引用:「汉字密码」(P300、唐汉著,学林出版社)



 「海」は説文では「天の池」という。百の川を納めるものを以って、水と毎の音声からなる。
 しかし海の字は形声字ではない。それは水と毎とで構成する会意文字である。
 「毎」は上古時代には、、氏族社会での年齢の最長で、多くの子孫を育て上げた女性を指す。毎を用いて海の組字の構成要件とするは、海に百の川を与えて天の池とする意味と無関係ではない。
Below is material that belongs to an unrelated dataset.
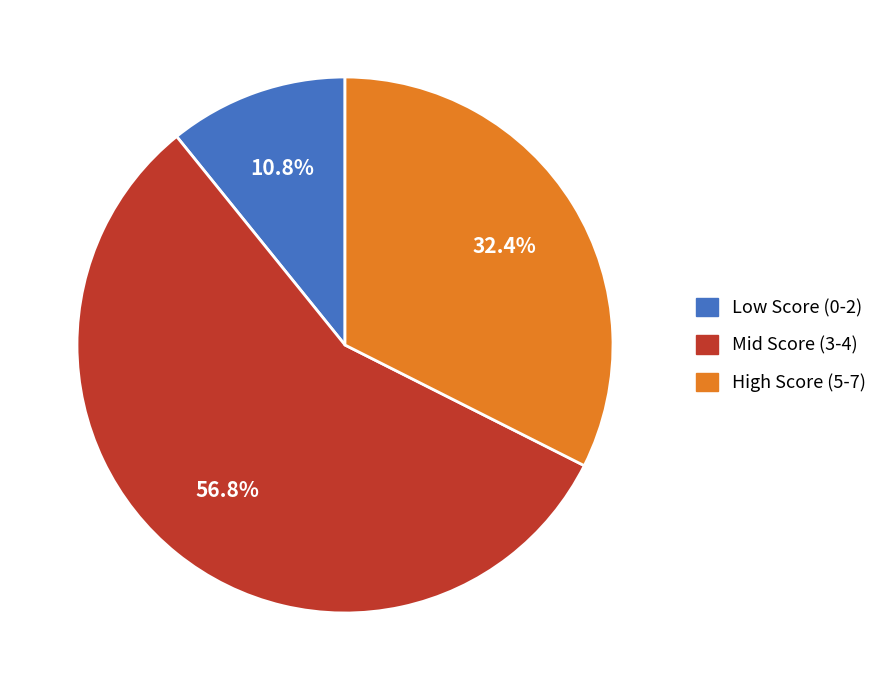

What portion of the pie excludes Low Score (0-2)?

89.2%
 古人の印象では海は大地の尽きるところであり、而して大地は四角張って、大地の周りを取り囲んだ四辺には必ず四海がある。いわゆる海は拡張されて、大地の尽きるところになる。海は大地の縁の果ての外の水域と見られた時は海に接近する地方もまた海と見られた。
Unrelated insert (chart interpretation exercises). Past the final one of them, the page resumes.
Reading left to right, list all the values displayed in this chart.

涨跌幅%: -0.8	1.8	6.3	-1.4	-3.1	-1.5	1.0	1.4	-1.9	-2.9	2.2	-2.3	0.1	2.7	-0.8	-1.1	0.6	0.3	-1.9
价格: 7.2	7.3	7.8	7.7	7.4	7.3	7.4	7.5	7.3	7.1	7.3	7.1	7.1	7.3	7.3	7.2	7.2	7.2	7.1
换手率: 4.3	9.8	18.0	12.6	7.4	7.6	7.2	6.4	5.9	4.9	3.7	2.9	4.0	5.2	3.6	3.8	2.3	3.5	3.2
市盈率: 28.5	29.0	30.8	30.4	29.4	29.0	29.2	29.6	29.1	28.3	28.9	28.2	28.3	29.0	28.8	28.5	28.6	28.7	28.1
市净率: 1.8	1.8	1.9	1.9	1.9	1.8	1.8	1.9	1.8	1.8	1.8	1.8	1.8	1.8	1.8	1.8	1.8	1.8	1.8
 漢の高祖劉邦の《大風歌》の中に、「大風起こり風雲揚す。威海内に加わり四方を守る。」ここの海内は四海が囲んだ中央の国土を指す。この意味から拡張して、海の字はまた「海関、海外、海口」の如く、国境を指す。
 現代漢語の中で、海は海海、里海の如く、大きな湖、庭園内の水池また大海碗の如く比較的大きな器皿或いは人、または事物が多く集積して広く集まった時も「雲海、学海、麦海などなどの如く海という。